Apart from the intrinsic limits of any retrospective study, there were a few other limitations that should be mentioned. First, pathology assessments themselves, which served as the reference standard in this study, may not be accurate and subject to variability depending on several confounding factors. Specifically, it has been reported that interobserver agreement for the presence of invasive components among pathologists may vary widely depending on histological patterns [35]. Furthermore, inadequately inflated status of the lung tissue after resection and tissue processing may have caused tumour sizes to be measured smaller than the actual sizes. Discordance in measurement planes between CT and pathology and interobserver variability between pathologists may have also contributed to the variability. Second, some cases were excluded from the subgroup analysis for imaging-pathology correlation because of unavailability of the exact sizes of invasive components on pathology reports. Nonetheless, the reproducibility and accuracy are of concerns when evaluating small solid components, and therefore the exclusion of the cases does not undermine the clinical importance of our findings. Third, although the representative axial section for each nodule was used for analysis to minimise other sources of variability, the use of the preselected axial section only could have been a potential cause for the selection bias and lowered agreement with pathology.
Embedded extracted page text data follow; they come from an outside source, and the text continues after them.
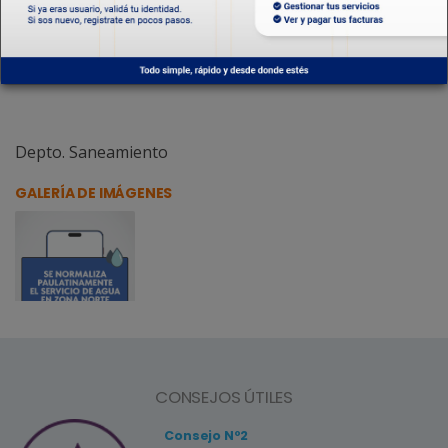
Se solicita a la comunidad hacer uso racional del
servicio.
Depto. Saneamiento
GALERÍA DE IMÁGENES
CONSEJOS ÚTILES
Consejo Nº2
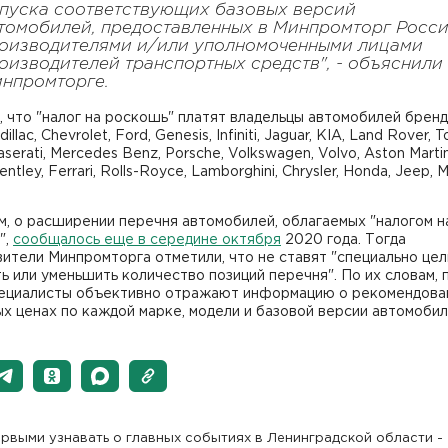
пуска соответствующих базовых версий
томобилей, предоставленных в Минпромторг Росс
оизводителями и/или уполномоченными лицами
оизводителей транспортных средств", - объяснили
нпромторге.
 что "налог на роскошь" платят владельцы автомобилей бренд
llac, Chevrolet, Ford, Genesis, Infiniti, Jaguar, KIA, Land Rover, T
aserati, Mercedes Benz, Porsche, Volkswagen, Volvo, Aston Martin
entley, Ferrari, Rolls-Royce, Lamborghini, Chrysler, Honda, Jeep, 
, о расширении перечня автомобилей, облагаемых "налогом н
",
сообщалось еще в середине октября
2020 года. Тогда
ители Минпромторга отметили, что не ставят "специально цел
ь или уменьшить количество позиций перечня". По их словам,
пециалисты объективно отражают информацию о рекомендова
х ценах по каждой марке, модели и базовой версии автомобил
рвыми узнавать о главных событиях в Ленинградской области -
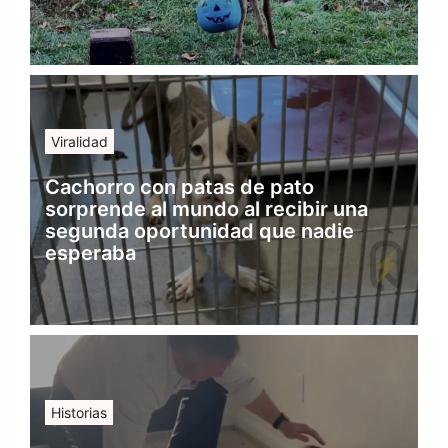
Viralidad
Cachorro con patas de pato
sorprende al mundo al recibir una
segunda oportunidad que nadie
esperaba
Historias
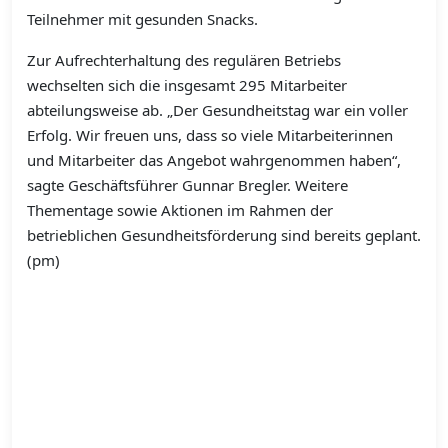
Teilnehmer mit gesunden Snacks.
Zur Aufrechterhaltung des regulären Betriebs
wechselten sich die insgesamt 295 Mitarbeiter
abteilungsweise ab. „Der Gesundheitstag war ein voller
Erfolg. Wir freuen uns, dass so viele Mitarbeiterinnen
und Mitarbeiter das Angebot wahrgenommen haben“,
sagte Geschäftsführer Gunnar Bregler. Weitere
Thementage sowie Aktionen im Rahmen der
betrieblichen Gesundheitsförderung sind bereits geplant.
(pm)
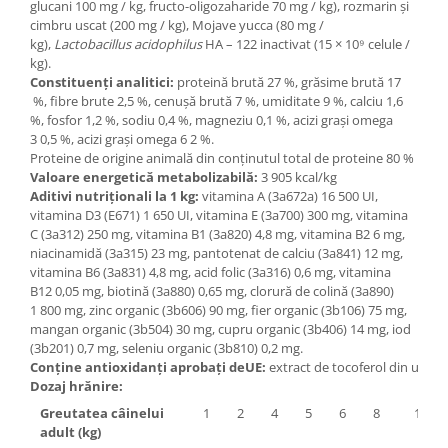
glucani 100 mg / kg, fructo-oligozaharide 70 mg / kg), rozmarin și
cimbru uscat (200 mg / kg), Mojave yucca (80 mg /
kg),
Lactobacillus acidophilus
HA – 122 inactivat (15 × 10⁹ celule /
kg).
Constituenți analitici:
proteină brută 27 %, grăsime brută 17
%, fibre brute 2,5 %, cenușă brută 7 %, umiditate 9 %, calciu 1,6
%, fosfor 1,2 %, sodiu 0,4 %, magneziu 0,1 %, acizi graşi omega
3 0,5 %, acizi graşi omega 6 2 %.
Proteine de origine animală din conținutul total de proteine 80 %
Valoare energetică metabolizabilă:
3 905 kcal/kg
Aditivi nutriţionali la 1 kg:
vitamina A (3a672a) 16 500 UI,
vitamina D3 (E671) 1 650 UI, vitamina E (3a700) 300 mg, vitamina
C (3a312) 250 mg, vitamina B1 (3a820) 4,8 mg, vitamina B2 6 mg,
niacinamidă (3a315) 23 mg, pantotenat de calciu (3a841) 12 mg,
vitamina B6 (3a831) 4,8 mg, acid folic (3a316) 0,6 mg, vitamina
B12 0,05 mg, biotină (3a880) 0,65 mg, clorură de colină (3a890)
1 800 mg, zinc organic (3b606) 90 mg, fier organic (3b106) 75 mg,
mangan organic (3b504) 30 mg, cupru organic (3b406) 14 mg, iod
(3b201) 0,7 mg, seleniu organic (3b810) 0,2 mg.
Conţine antioxidanţi aprobaţi deUE:
extract de tocoferol din uleiur
Dozaj hrănire:
Greutatea câinelui
1
2
4
5
6
8
10
adult (kg)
Moreover, given that readers may choose different sections for nodule measurements in routine practice, the use of preselected axial section may be a potential limitation for extrapolating the interobserver variability seen in this study to routine practice. In addition, coronal or sagittal sections (if available) could have been helpful in distinguishing solid components from vessels in some cases. Fourth, the potential reasons for discordance in nodule classifications between the two window settings should be interpreted with caution because they were based on the opinion of a single experienced radiologist.

In conclusion, the lung window setting had a comparable reproducibility but a higher accuracy than the mediastinal window setting for nodule classifications and solid component measurements in subsolid nodules. These findings imply that the lung window setting may be better than the mediastinal window setting for the evaluation of solid components in subsolid nodules.